Preface: if you POSSIBLY can, visit in the morning or early afternoon, on a weekday. On weekend days, it is not a market. It is a zoo. Now that we’ve covered that…
When you mention Pike Place to Seattle locals, the response is typically the same across the board – “eh, it’s an overrated tourist trap.” And they’re totally right…sort of. Sometimes I forget that I live in a majorly visitable city. To me, it’s just home. Then I go to Pike Place on a Saturday, and I see all of the camera-laden wanderers, moving in front of me at an impossibly glacial pace, mouths agape, and I think – good lord – where did all of these people come from? Lucky for those of us who don’t have to go home after a long weekend, the Market is actually way cooler than the local hipsters would let on. You can find nearly anything you could possibly dream up. Need some fresh pasta? You got it. Locally foraged mushrooms? No problem. Local butchers? There are two. One of those children’s toys filled with beans and shaped like long, shiny snakes? I got one at Pike Place in the 90s, and surprise – they’re still selling!
Aside from what you’d expect of a run-of-the-mill farmer’s market – fresh foodstuffs, flowers, etc. – Pike Place also boasts a sizable newsstand, which sells some of my favourite hard-to-find mags. (Hellllllo, RUSSH!) Meander through the multiple maze-like levels of the market, and you’ll also find a crazy variance of curiosity shops, restaurants, bars, and more. Despite it’s rep, which seems to be generally bad at worst and cliche at best, I still think Pike Place is one of Seattle’s shiniest gems.

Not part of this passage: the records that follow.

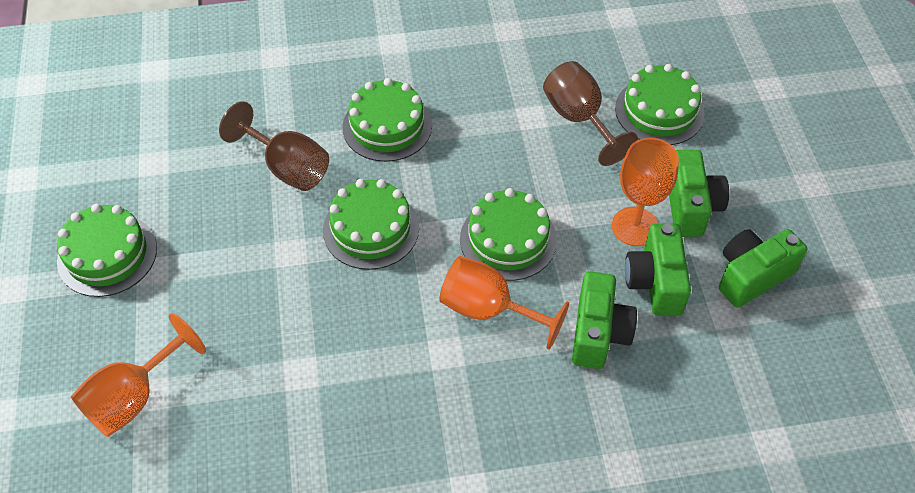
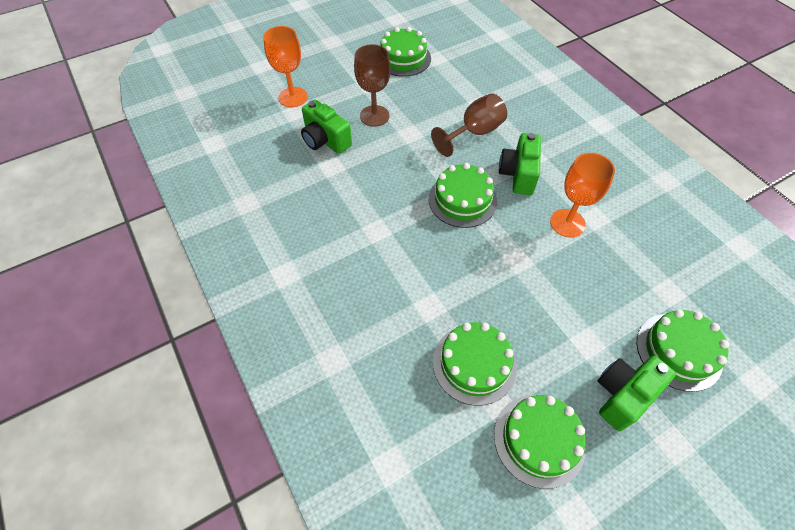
green camera: [572,271,637,369] [625,223,691,316] [669,150,729,237] [719,229,807,308] = 4 -> [301,100,352,154] [499,133,541,195] [598,356,676,431] = 3
orange goblet: [71,313,206,437] [439,256,569,349] [612,138,679,246] = 3 -> [263,26,308,107] [550,153,615,238] = 2

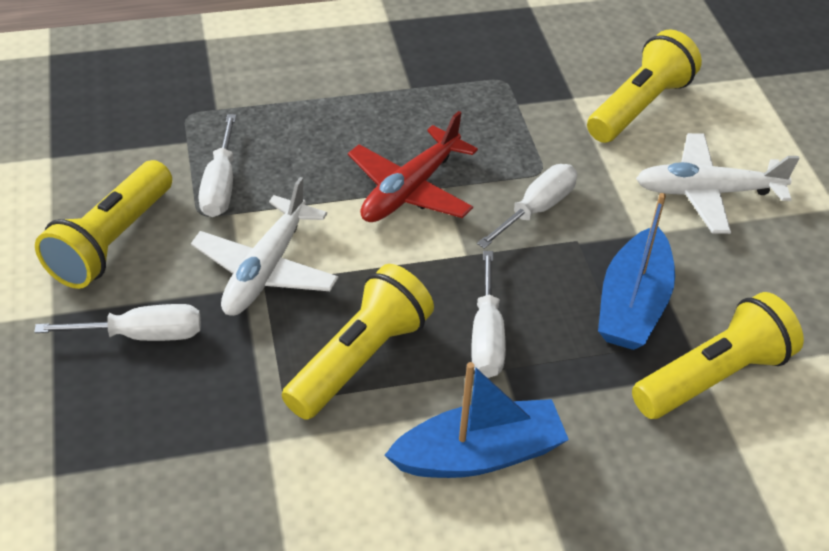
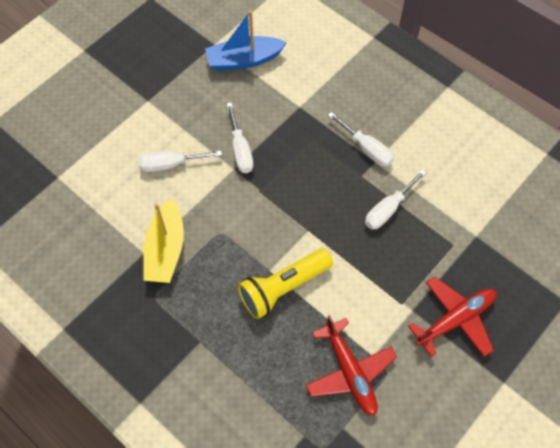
blue boat: [384,362,569,478] [598,193,675,350] = 2 -> [205,10,287,71] = 1
red plane: [348,111,478,222] = 1 -> [306,315,397,416] [408,276,497,357] = 2
white plane: [191,177,338,316] [636,133,799,234] = 2 -> none = 0
yellow boat: none = 0 -> [143,198,184,283] = 1
yellow flashlight: [35,160,172,289] [282,264,434,420] [587,29,702,143] [632,292,804,419] = 4 -> [238,248,333,319] = 1

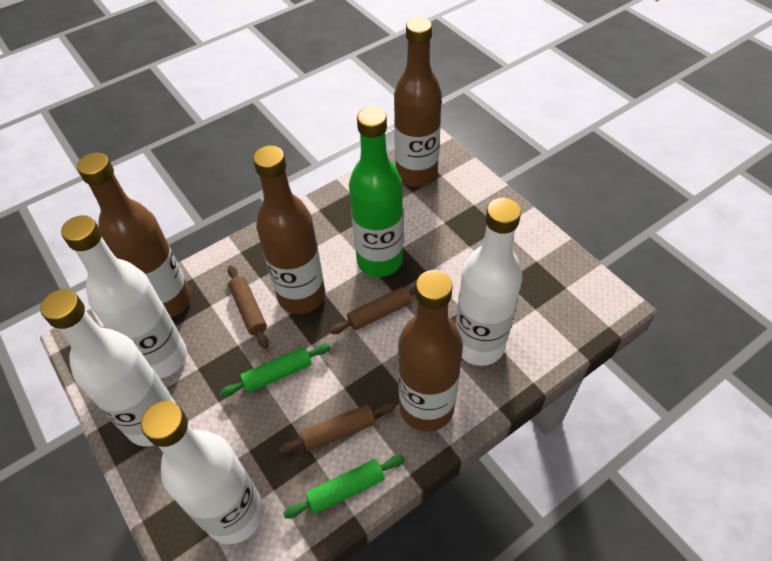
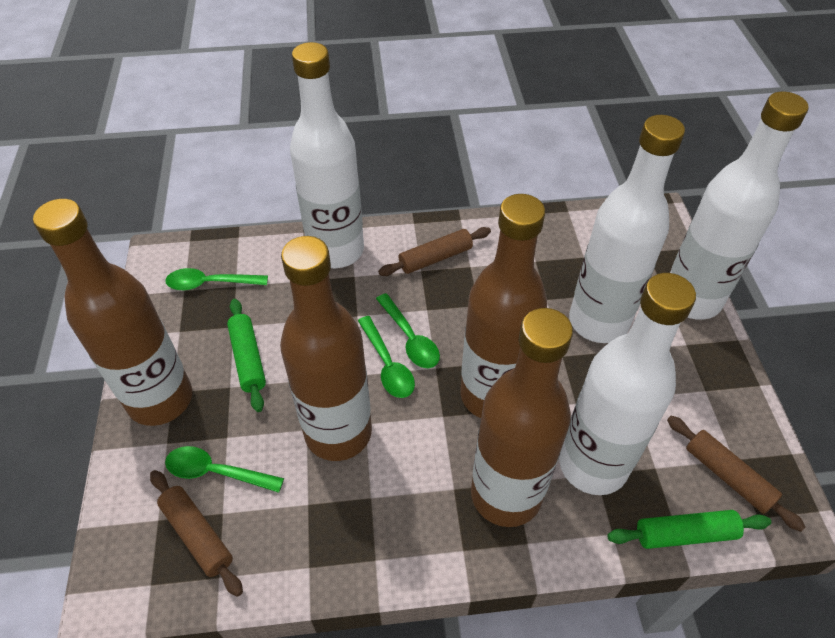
green bottle: [349,107,403,277] = 1 -> none = 0
green spoon: none = 0 -> [165,268,268,291] [165,446,284,493] [358,316,415,398] [376,293,440,368] = 4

For a truly tourist-y experience, you can hop across the street for a liter of Rachel’s Ginger Beer and a Beecher’s grilled cheese, or – god forbid – stand in the 1,000-member line for a crappy cup of coffee at the world’s first Starbucks. For a more local-y vibe: have a boozy beverage and a-maz-ing snack at Zig Zag Cafe, if you can find it. It’s on the back side of the market. I’ve been there repeatedly, and I still get lost trying to find it.
Seriously, guys. Don’t go on the weekend. You’ll just come back and yell at me for lying to you about the Market’s greatness.